> **Data**
>> BEGIN

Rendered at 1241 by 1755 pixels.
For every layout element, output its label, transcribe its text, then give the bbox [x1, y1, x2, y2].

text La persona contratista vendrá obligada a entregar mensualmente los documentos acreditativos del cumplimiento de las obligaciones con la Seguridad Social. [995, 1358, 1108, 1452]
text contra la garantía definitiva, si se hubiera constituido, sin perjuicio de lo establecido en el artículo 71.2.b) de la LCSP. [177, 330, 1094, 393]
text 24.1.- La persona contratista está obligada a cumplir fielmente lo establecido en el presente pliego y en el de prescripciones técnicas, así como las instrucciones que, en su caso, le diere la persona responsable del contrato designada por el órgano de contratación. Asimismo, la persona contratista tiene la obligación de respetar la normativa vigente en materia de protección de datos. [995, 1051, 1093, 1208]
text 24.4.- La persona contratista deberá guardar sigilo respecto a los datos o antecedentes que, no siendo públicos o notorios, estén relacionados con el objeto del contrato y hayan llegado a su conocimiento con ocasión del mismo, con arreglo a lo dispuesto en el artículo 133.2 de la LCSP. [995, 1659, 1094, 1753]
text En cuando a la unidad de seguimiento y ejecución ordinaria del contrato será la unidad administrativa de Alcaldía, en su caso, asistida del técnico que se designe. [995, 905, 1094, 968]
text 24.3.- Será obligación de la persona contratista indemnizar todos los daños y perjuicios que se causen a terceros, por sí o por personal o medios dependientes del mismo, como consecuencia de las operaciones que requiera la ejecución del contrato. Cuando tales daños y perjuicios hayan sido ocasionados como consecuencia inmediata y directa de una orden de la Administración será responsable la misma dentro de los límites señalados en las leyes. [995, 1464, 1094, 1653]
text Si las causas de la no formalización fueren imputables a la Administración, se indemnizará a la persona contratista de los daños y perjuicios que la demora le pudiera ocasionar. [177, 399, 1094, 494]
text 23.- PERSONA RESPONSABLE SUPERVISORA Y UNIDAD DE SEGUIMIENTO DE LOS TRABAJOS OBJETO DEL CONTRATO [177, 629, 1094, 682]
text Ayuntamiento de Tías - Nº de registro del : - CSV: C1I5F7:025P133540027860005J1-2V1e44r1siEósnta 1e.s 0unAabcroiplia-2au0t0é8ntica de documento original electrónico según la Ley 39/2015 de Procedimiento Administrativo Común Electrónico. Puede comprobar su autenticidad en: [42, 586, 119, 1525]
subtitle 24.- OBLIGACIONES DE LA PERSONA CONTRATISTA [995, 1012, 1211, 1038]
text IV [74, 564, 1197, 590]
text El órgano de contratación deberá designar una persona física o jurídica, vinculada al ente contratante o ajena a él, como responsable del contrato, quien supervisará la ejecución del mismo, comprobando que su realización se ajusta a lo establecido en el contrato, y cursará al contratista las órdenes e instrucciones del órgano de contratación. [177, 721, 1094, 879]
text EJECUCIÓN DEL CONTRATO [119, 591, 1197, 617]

>> END

> **The exercise**
Rewrite all of the records above, putting "garantía provisional" wherever "garantía definitiva" appears and leaving every other part of the lines as it is.

> **Solution to the problem**
Rendered at 1241 by 1755 pixels.
For every layout element, output its label, transcribe its text, then give the bbox [x1, y1, x2, y2].

text La persona contratista vendrá obligada a entregar mensualmente los documentos acreditativos del cumplimiento de las obligaciones con la Seguridad Social. [995, 1358, 1108, 1452]
text contra la garantía provisional, si se hubiera constituido, sin perjuicio de lo establecido en el artículo 71.2.b) de la LCSP. [177, 330, 1094, 393]
text 24.1.- La persona contratista está obligada a cumplir fielmente lo establecido en el presente pliego y en el de prescripciones técnicas, así como las instrucciones que, en su caso, le diere la persona responsable del contrato designada por el órgano de contratación. Asimismo, la persona contratista tiene la obligación de respetar la normativa vigente en materia de protección de datos. [995, 1051, 1093, 1208]
text 24.4.- La persona contratista deberá guardar sigilo respecto a los datos o antecedentes que, no siendo públicos o notorios, estén relacionados con el objeto del contrato y hayan llegado a su conocimiento con ocasión del mismo, con arreglo a lo dispuesto en el artículo 133.2 de la LCSP. [995, 1659, 1094, 1753]
text En cuando a la unidad de seguimiento y ejecución ordinaria del contrato será la unidad administrativa de Alcaldía, en su caso, asistida del técnico que se designe. [995, 905, 1094, 968]
text 24.3.- Será obligación de la persona contratista indemnizar todos los daños y perjuicios que se causen a terceros, por sí o por personal o medios dependientes del mismo, como consecuencia de las operaciones que requiera la ejecución del contrato. Cuando tales daños y perjuicios hayan sido ocasionados como consecuencia inmediata y directa de una orden de la Administración será responsable la misma dentro de los límites señalados en las leyes. [995, 1464, 1094, 1653]
text Si las causas de la no formalización fueren imputables a la Administración, se indemnizará a la persona contratista de los daños y perjuicios que la demora le pudiera ocasionar. [177, 399, 1094, 494]
text 23.- PERSONA RESPONSABLE SUPERVISORA Y UNIDAD DE SEGUIMIENTO DE LOS TRABAJOS OBJETO DEL CONTRATO [177, 629, 1094, 682]
text Ayuntamiento de Tías - Nº de registro del : - CSV: C1I5F7:025P133540027860005J1-2V1e44r1siEósnta 1e.s 0unAabcroiplia-2au0t0é8ntica de documento original electrónico según la Ley 39/2015 de Procedimiento Administrativo Común Electrónico. Puede comprobar su autenticidad en: [42, 586, 119, 1525]
subtitle 24.- OBLIGACIONES DE LA PERSONA CONTRATISTA [995, 1012, 1211, 1038]
text IV [74, 564, 1197, 590]
text El órgano de contratación deberá designar una persona física o jurídica, vinculada al ente contratante o ajena a él, como responsable del contrato, quien supervisará la ejecución del mismo, comprobando que su realización se ajusta a lo establecido en el contrato, y cursará al contratista las órdenes e instrucciones del órgano de contratación. [177, 721, 1094, 879]
text EJECUCIÓN DEL CONTRATO [119, 591, 1197, 617]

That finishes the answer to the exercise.